The Old Fuckatoo is roosting again, we said.
Cattle died, sheep rotted, the waterholes shrank and stank, the bore water gave off a sulphurous fog.
The weather turned freakish.
There was lightning, both day and night, high above, like the flash of great seraphic wings. There were dull thunderous booms.
In the first winter after Oyster arrived in town, a twilight fell on us like a thick russet cloak for three days, and out of the murk, out of the hot choppy wind, Oyster came.
He came out of the red dust, alone, in his loose white clothes, at the hour of the afternoon prayer meeting. He stood under the gidgee trees and raised his arms. From Beresford’s and Bernie’s, and from the Living Word Gospel Hall, people stared. It was fiercely hot and eerily dark, but the Old Fuckatoo had lifted just a little, had seemed to fan us with its wings so that there was a hint of fresh air and a brief false promise of change. Such days are cruel: nobody will say aloud that the sweeter cloudiness could mean hope because this would surely extinguish the possibility.
Everyone waits.
Under the twisted black trunks of the gidgee trees, Oyster waited, his arms lifted to the sky.

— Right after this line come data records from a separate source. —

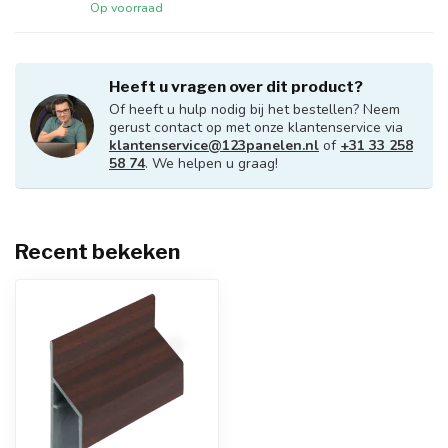
Op voorraad
Heeft u vragen over dit product?
Of heeft u hulp nodig bij het bestellen? Neem
gerust contact op met onze klantenservice via
klantenservice@123panelen.nl
of
+31 33 258
58 74
. We helpen u graag!
Recent bekeken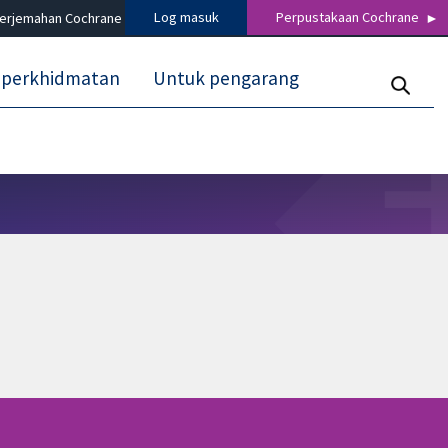
Log masuk
Perpustakaan Cochrane
terjemahan Cochrane
 perkhidmatan
Untuk pengarang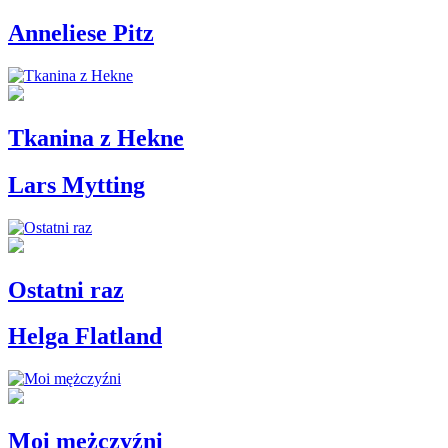
Anneliese Pitz
Tkanina z Hekne
Lars Mytting
Ostatni raz
Helga Flatland
Moi mężczyźni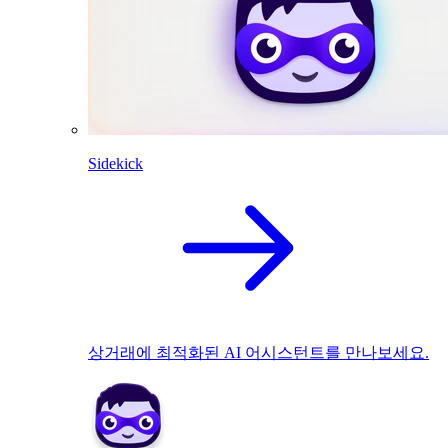
Sidekick
상거래에 최적화된 AI 어시스턴트를 만나보세요.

Major Miner was on the verandah at Bernie’s. I was watching from behind the bar. One by one, from Beresford’s, from Bernie’s, people came outside to stare. Even those on their way to the Living Word stopped to gaze, and did not go
inside. They stood in the street. They edged closer.
Oyster waited, his arms raised, his eyes fixed on the sky.

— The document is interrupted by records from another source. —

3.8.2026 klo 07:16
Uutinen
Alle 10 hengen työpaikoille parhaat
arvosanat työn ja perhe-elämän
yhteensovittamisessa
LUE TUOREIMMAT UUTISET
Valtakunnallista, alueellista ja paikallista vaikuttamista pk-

He’s gone crazy, people whispered. He’s in a trance, others said. The Murris have told him that rain is on the way, someone said, because everyone is aware that the Old People have mysterious ways of knowing such things.

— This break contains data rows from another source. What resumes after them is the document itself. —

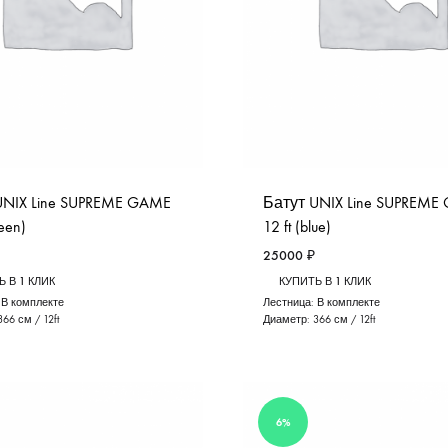
UNIX Line SUPREME GAME
Батут UNIX Line SUPREME
reen)
12 ft (blue)
25000
₽
 В 1 КЛИК
КУПИТЬ В 1 КЛИК
:
В комплекте
Лестница:
В комплекте
366 см / 12ft
Диаметр:
366 см / 12ft
6%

At a certain point, when most of Outer Maroo had gathered in the street, as though he had been waiting for an audience of a certain acceptable size, Oyster lowered his eyes and looked around him. ‘Follow me,’ he said. He turned towards the steps of the Living Word, and we all crowded in behind. Major Miner had never been inside the Gospel Hall before; nor had Bernie; nor had I. Even for funerals, we non-believers always clustered outside. For many people in Outer Maroo it was the first time, and the spare puritan place, beautiful in its austere way, had its own power, it cast its own spell.
Oyster said something privately to Charles Given, who frowned, and appeared a little puzzled, a little distressed. Oyster, I noted, was looking at the floor, not at Charles Given, and was talking in a low intense voice. Charles Given reached out and put his hand on Oyster’s arm, and Oyster raised his head then, and the two of them were eye to eye, for five seconds, eight, ten, it seemed interminable. A shuffling began, because most people could not see what was happening, and the crushing was considerable. There was standing room only; the heat and the dust and the twilight murk and the body fug were suffocating. Charles Given never dropped his eyes from Oyster’s, he never wavered in focus, but he did seem to concede something. Compassion came too easily to him, I think, and not always at the right time.
‘All right,’ I heard him say, and I actually saw him squeeze Oyster’s arm, a sort of brotherly gesture, the kind of thing that would probably translate roughly as: my friend, these states of agony pass; these dark nights of the soul roll away and then morning comes.
Oyster climbed into the pulpit and raised both arms, slanting them outwards, embracing us, and the wide white sleeves of his tunic hung like wings. The moving and shuffling ceased. For several seconds, he let the silence grow.